• _WORK TO BE COMPLETED_
Your answer must be the full set of records, repeated exactly.

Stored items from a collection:
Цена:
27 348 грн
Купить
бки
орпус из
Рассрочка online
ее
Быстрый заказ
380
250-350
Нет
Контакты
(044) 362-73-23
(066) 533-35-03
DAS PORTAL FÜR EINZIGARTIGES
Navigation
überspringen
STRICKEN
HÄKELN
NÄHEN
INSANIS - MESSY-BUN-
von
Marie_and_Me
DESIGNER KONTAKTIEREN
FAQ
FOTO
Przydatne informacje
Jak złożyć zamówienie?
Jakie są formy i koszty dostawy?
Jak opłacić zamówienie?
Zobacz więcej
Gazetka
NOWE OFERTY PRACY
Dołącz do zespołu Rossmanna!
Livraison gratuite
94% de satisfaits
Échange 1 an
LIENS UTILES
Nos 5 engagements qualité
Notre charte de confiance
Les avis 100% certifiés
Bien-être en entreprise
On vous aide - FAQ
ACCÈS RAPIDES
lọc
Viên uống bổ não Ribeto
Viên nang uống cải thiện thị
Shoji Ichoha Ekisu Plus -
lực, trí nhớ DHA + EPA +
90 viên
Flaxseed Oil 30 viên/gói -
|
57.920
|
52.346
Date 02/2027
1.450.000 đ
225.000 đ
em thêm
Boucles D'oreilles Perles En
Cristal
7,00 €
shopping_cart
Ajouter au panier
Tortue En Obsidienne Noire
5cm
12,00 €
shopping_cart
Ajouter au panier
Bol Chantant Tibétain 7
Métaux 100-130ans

• _RESPONSE TO THE EXERCISE_
Цена:
27 348 грн
Купить
бки
орпус из
Рассрочка online
ее
Быстрый заказ
380
250-350
Нет
Контакты
(044) 362-73-23
(066) 533-35-03
DAS PORTAL FÜR EINZIGARTIGES
Navigation
überspringen
STRICKEN
HÄKELN
NÄHEN
INSANIS - MESSY-BUN-
von
Marie_and_Me
DESIGNER KONTAKTIEREN
FAQ
FOTO
Przydatne informacje
Jak złożyć zamówienie?
Jakie są formy i koszty dostawy?
Jak opłacić zamówienie?
Zobacz więcej
Gazetka
NOWE OFERTY PRACY
Dołącz do zespołu Rossmanna!
Livraison gratuite
94% de satisfaits
Échange 1 an
LIENS UTILES
Nos 5 engagements qualité
Notre charte de confiance
Les avis 100% certifiés
Bien-être en entreprise
On vous aide - FAQ
ACCÈS RAPIDES
lọc
Viên uống bổ não Ribeto
Viên nang uống cải thiện thị
Shoji Ichoha Ekisu Plus -
lực, trí nhớ DHA + EPA +
90 viên
Flaxseed Oil 30 viên/gói -
|
57.920
|
52.346
Date 02/2027
1.450.000 đ
225.000 đ
em thêm
Boucles D'oreilles Perles En
Cristal
7,00 €
shopping_cart
Ajouter au panier
Tortue En Obsidienne Noire
5cm
12,00 €
shopping_cart
Ajouter au panier
Bol Chantant Tibétain 7
Métaux 100-130ans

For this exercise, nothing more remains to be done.